▶ **SUPPLIED INFORMATION**:
▼
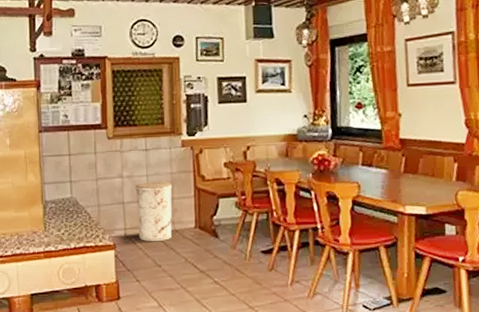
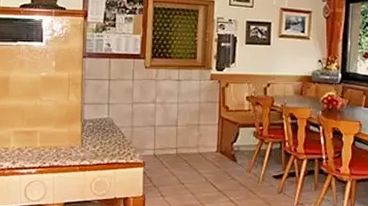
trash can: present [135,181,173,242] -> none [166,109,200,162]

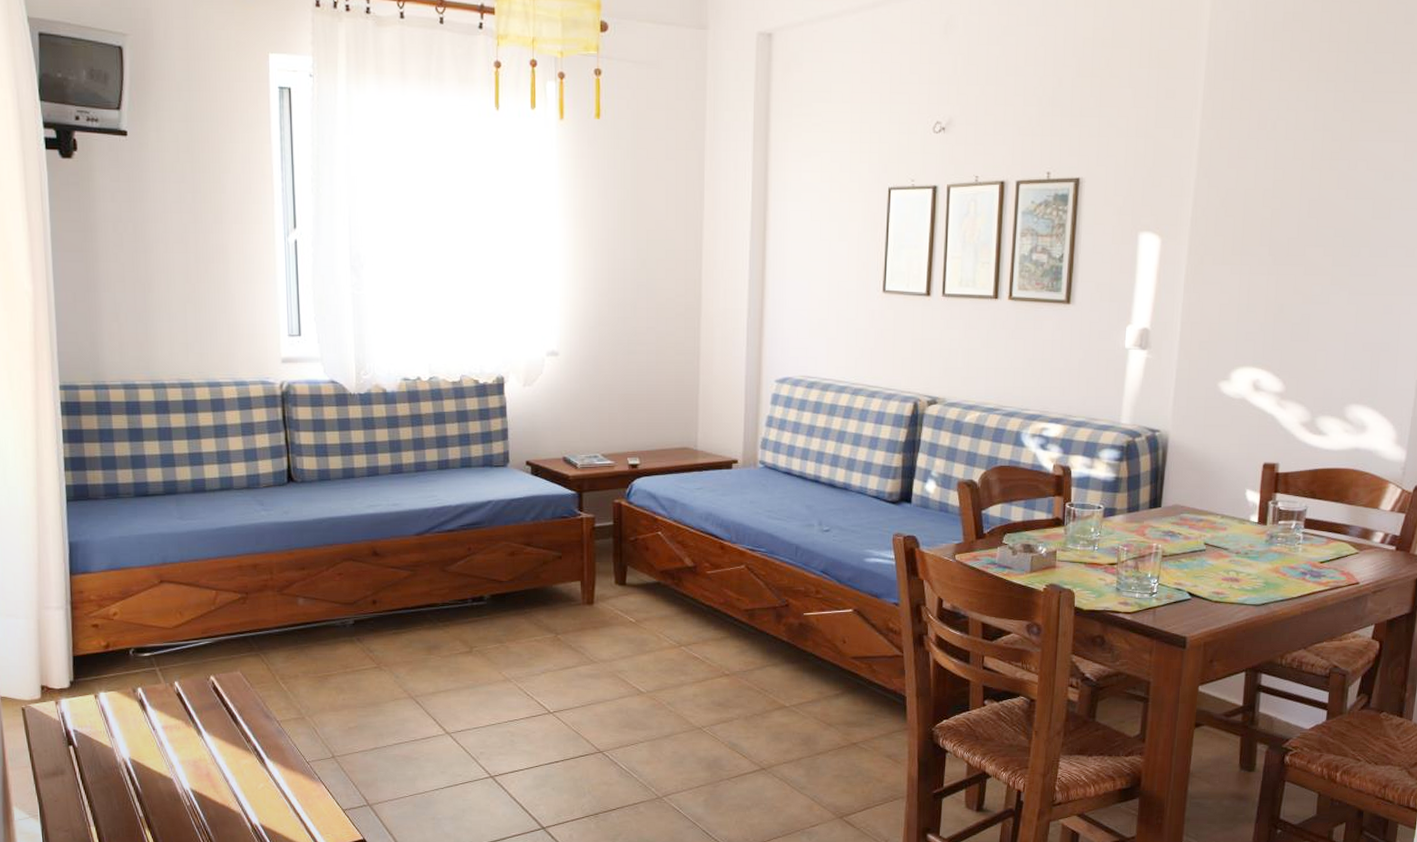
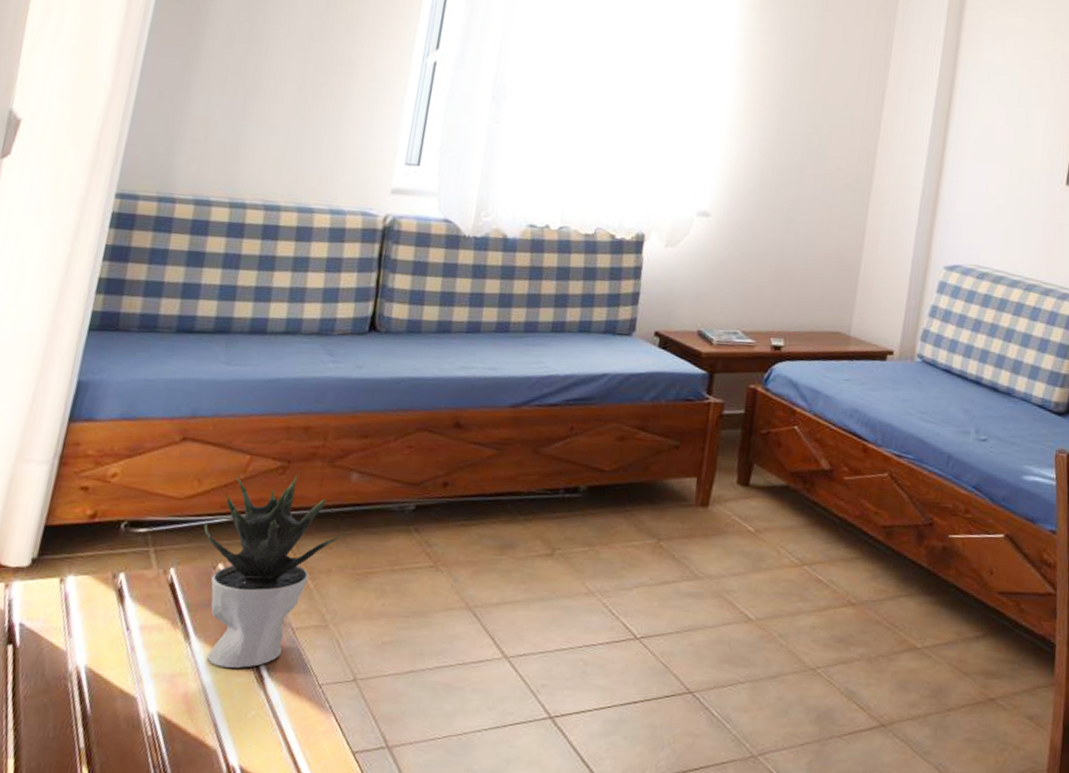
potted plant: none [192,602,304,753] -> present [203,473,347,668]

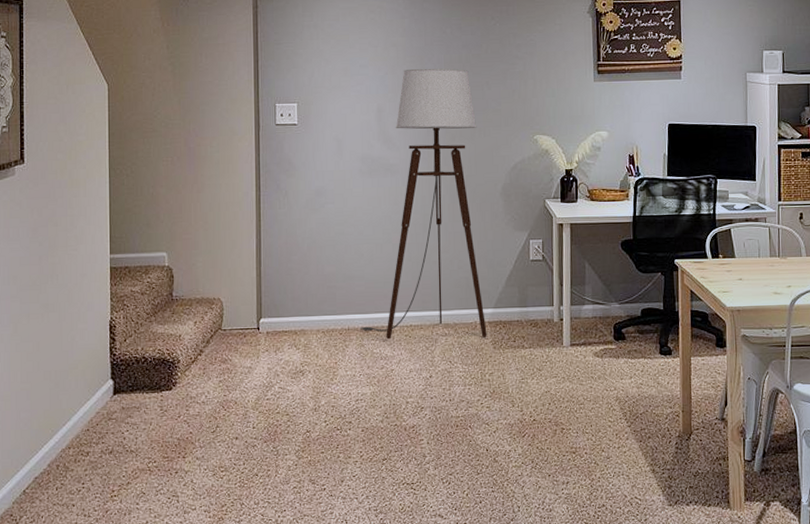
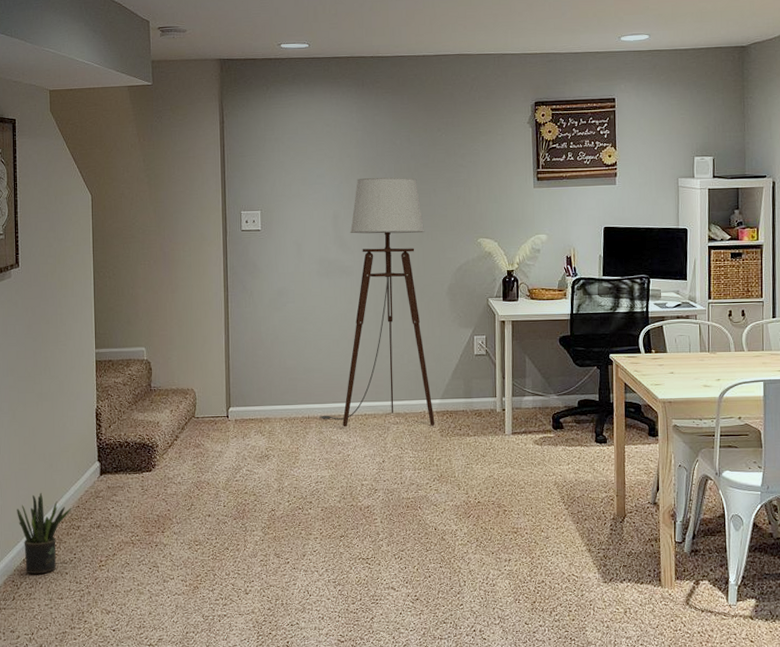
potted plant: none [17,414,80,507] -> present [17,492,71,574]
▲
▶ **YOUR ASSIGNMENT**:
Show each line from the listing above that includes the word "potted".

▶ **ANSWER FOR THIS EXERCISE**:
potted plant: none [192,602,304,753] -> present [203,473,347,668]
potted plant: none [17,414,80,507] -> present [17,492,71,574]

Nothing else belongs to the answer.